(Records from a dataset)
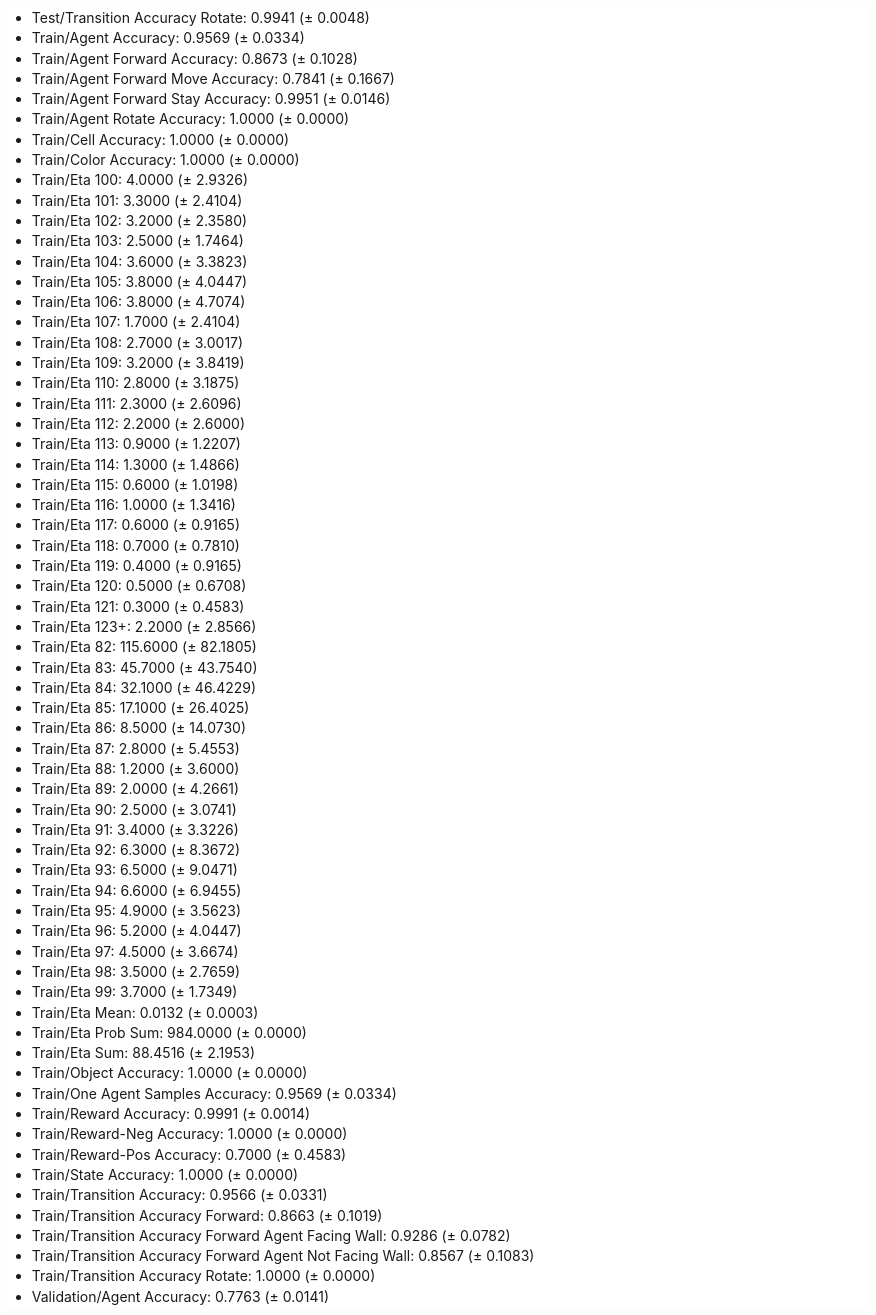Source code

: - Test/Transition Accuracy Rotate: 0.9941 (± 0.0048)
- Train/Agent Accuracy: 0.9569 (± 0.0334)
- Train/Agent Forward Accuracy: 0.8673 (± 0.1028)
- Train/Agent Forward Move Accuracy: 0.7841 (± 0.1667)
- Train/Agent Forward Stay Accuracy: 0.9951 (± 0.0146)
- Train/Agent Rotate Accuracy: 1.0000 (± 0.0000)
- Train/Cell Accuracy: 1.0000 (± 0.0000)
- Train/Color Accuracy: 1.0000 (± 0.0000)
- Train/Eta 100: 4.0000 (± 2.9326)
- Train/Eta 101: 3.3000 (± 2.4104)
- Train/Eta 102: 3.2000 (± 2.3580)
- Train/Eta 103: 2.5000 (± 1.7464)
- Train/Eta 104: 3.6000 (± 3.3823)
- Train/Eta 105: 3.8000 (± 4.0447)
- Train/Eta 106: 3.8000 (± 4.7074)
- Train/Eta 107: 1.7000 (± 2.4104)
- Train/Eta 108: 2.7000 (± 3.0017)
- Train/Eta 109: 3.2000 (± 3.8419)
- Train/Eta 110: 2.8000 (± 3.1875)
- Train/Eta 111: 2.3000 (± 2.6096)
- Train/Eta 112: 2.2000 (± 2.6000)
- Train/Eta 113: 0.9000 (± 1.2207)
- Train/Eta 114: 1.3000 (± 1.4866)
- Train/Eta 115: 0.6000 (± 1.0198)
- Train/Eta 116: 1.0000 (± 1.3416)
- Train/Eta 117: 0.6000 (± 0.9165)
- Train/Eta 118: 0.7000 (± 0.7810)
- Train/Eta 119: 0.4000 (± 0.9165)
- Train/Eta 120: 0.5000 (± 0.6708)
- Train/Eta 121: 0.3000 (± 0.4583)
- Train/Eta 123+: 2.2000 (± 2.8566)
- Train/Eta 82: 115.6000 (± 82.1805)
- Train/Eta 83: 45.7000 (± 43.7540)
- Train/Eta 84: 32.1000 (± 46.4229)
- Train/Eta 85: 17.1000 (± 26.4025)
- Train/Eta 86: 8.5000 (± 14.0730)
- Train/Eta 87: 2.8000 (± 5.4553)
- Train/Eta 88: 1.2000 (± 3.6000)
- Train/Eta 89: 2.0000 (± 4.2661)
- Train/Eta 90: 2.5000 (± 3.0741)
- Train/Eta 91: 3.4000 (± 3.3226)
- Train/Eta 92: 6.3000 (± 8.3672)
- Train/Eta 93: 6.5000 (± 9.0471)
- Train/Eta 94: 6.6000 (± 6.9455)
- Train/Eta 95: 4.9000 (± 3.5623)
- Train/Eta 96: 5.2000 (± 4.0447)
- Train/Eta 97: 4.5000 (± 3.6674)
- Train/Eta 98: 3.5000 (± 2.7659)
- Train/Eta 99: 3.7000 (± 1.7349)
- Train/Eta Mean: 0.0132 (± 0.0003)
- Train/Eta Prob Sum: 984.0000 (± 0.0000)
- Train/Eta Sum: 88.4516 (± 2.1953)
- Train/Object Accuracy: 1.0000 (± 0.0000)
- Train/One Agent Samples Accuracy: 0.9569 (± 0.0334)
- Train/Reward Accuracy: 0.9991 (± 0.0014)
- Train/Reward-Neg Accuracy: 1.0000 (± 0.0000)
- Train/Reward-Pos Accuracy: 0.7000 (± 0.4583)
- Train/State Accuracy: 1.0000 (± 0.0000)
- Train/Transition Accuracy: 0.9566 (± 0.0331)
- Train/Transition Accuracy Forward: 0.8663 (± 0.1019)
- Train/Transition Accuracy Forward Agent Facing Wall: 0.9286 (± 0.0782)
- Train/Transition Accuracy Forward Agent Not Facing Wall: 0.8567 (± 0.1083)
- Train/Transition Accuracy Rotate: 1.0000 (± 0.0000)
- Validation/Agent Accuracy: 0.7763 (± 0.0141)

*Job*: Using the records above, restate word for word the lines from the one with "- Train/Eta Prob Sum: 984.0000 (± 0.0000)" through the one with "- Train/State Accuracy: 1.0000 (± 0.0000)", both included.

*Reply*:
- Train/Eta Prob Sum: 984.0000 (± 0.0000)
- Train/Eta Sum: 88.4516 (± 2.1953)
- Train/Object Accuracy: 1.0000 (± 0.0000)
- Train/One Agent Samples Accuracy: 0.9569 (± 0.0334)
- Train/Reward Accuracy: 0.9991 (± 0.0014)
- Train/Reward-Neg Accuracy: 1.0000 (± 0.0000)
- Train/Reward-Pos Accuracy: 0.7000 (± 0.4583)
- Train/State Accuracy: 1.0000 (± 0.0000)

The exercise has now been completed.